• **Activity list**:
a - Print the stretch of the resume and cover letter page from "Resumes and Cover" through "or career field." verbatim.
b - Proceed with the resume and cover letter page, starting after its last sentence.

• **Document section**:
>>>>>
Skip to main content

Resumes/Cover Letters

Resumes and Cover Letters

Your resume should help you land an interview, serve as a reference during the interview, and remind the interviewer of your credentials and personality after the interview is over. Your resume is you—on paper.

A cover letter is a letter that accompanies your resume when applying for a job, whether advertised or not. Cover letters are a very important part of the job search process.

Resume Templates

A resume is an organized summary of your qualifications, your goals, your accomplishments, and your interests. It should tell the reader what you have accomplished (as related to what you want to do). A resume should demonstrate preparation and qualifications for a specific position or career field. 

Undergraduate Students
Refer to the template below, BEFORE drafting your resume, to view tips (based on employer feedback) for writing an effective resume.
Template with Pro Tips

Use the template below to create your engineering resume and the action verbs handout for crafting your descriptions.  This template is a way to get started with a format that is appreciated widely by Engineering employers; however, if you are going into a more creative field, you may wish to design your own format.
<<<<<
• **Dataset entries**:
>>>>>
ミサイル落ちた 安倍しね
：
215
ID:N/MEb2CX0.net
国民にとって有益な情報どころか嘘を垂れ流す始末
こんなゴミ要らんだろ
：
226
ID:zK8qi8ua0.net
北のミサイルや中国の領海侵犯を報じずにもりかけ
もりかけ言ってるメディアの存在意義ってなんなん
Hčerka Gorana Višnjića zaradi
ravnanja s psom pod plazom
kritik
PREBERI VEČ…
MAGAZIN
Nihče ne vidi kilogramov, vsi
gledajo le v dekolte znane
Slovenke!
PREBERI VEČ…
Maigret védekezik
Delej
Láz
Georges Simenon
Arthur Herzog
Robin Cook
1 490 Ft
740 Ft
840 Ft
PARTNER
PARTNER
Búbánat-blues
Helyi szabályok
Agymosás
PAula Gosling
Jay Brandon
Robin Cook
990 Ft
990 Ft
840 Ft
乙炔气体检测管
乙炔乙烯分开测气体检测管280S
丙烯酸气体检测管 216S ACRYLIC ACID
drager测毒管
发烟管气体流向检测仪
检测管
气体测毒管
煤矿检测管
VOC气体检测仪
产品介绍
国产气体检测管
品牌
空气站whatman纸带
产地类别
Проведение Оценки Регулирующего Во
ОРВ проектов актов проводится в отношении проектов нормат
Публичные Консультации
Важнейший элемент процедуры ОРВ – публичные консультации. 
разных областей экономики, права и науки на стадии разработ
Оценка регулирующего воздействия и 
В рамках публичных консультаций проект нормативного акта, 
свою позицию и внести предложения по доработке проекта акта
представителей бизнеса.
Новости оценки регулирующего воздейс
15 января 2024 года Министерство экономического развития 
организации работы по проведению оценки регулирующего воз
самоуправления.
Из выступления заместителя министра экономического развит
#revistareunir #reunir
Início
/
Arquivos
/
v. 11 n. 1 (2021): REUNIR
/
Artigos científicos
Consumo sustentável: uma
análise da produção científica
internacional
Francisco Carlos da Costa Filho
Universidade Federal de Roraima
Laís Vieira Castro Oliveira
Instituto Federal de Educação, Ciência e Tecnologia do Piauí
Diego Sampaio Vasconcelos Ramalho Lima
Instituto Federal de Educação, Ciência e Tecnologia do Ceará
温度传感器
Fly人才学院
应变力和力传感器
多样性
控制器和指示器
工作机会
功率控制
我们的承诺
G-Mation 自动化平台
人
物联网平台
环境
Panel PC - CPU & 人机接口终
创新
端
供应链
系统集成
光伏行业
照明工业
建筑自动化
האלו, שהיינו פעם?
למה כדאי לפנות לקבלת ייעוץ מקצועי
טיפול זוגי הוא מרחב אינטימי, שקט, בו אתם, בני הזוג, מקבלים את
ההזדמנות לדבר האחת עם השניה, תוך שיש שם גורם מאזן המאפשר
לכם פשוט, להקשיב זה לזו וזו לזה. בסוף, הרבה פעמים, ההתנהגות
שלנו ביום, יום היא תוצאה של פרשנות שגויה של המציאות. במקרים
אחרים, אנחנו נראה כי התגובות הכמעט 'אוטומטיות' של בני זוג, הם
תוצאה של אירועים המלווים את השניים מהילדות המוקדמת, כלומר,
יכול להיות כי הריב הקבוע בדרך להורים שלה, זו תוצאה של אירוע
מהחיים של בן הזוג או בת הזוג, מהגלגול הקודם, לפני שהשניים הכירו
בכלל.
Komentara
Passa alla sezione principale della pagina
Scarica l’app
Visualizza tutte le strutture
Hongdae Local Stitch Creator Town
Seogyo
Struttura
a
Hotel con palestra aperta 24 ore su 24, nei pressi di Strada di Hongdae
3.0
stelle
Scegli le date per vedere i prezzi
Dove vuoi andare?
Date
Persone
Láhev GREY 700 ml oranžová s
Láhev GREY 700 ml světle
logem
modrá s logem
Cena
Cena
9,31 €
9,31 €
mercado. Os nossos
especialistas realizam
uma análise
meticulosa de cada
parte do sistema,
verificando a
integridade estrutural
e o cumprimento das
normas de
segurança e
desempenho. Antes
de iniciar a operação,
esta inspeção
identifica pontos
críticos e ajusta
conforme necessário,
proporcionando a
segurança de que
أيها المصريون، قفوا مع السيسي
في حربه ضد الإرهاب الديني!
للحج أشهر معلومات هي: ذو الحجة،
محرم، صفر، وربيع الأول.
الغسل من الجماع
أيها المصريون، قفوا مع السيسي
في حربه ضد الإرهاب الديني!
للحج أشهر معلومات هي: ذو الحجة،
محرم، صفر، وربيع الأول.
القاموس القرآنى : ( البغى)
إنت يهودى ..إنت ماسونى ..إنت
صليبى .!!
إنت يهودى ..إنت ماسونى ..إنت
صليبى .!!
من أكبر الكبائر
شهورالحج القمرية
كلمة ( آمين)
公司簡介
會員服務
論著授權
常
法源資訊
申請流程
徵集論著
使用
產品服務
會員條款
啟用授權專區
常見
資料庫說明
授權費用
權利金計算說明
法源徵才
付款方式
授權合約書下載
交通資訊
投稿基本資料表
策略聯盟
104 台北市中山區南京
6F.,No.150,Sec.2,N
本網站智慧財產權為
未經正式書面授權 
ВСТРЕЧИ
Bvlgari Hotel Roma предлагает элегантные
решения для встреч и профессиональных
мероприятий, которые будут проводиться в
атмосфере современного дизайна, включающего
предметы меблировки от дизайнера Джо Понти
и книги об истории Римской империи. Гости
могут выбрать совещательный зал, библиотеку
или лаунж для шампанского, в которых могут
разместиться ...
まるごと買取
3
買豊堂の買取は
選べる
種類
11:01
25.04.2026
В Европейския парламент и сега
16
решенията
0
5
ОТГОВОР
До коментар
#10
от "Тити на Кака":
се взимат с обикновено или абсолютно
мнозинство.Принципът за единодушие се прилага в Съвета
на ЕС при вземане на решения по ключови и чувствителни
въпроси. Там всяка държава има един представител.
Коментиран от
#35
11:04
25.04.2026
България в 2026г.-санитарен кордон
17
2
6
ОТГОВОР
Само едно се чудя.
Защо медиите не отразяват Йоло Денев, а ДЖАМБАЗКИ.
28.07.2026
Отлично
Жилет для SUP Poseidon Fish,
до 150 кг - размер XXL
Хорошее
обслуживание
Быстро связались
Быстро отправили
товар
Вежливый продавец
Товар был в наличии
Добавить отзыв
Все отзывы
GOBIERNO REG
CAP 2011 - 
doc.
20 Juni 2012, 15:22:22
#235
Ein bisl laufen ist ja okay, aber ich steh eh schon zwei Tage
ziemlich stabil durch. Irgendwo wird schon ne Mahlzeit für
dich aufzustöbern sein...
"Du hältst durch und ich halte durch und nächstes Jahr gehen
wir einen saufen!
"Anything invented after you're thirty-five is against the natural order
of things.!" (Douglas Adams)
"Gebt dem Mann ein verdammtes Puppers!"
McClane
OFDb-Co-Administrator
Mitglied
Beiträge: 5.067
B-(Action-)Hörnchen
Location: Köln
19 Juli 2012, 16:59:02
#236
<<<<<
• **Exercise results**:
a -
Resumes and Cover Letters

Your resume should help you land an interview, serve as a reference during the interview, and remind the interviewer of your credentials and personality after the interview is over. Your resume is you—on paper.

A cover letter is a letter that accompanies your resume when applying for a job, whether advertised or not. Cover letters are a very important part of the job search process.

Resume Templates

A resume is an organized summary of your qualifications, your goals, your accomplishments, and your interests. It should tell the reader what you have accomplished (as related to what you want to do). A resume should demonstrate preparation and qualifications for a specific position or career field.

b -
Engineering Template
Action Verbs for Engineers

Graduate Students
Refer to the template below, BEFORE drafting your resume, to view tips (based on employer feedback) for writing an effective resume.
Template with Pro Tips

Use the template below to create your engineering resume and the action verbs handout for crafting your descriptions.This template is a way to get started with a format that is appreciated widely by Engineering employers; however, if you are going into a more creative field, you may wish to design your own format. 
Engineering Template
Actions Verbs for Engineers 

Resume & Cover Letter Review: The English Language Support Office in collaboration with the Graduate Writing Service, offers individual appointments for multilingual international graduate students and professional students who would like to have their resume or cover letter reviewed. Make an appointment online.

Objective Statements

Opinions differ widely among employers on the value of including a career objective. In general, an objective on your resume can be helpful if it concisely describes your immediate employment goal, but it is not an essential component of a successful resume. An objective can be helpful if your resume doesn't clearly align with your career goals. You may prefer to incorporate an objective in a cover letter instead of on your resume, especially if you want to be considered for a range of positions.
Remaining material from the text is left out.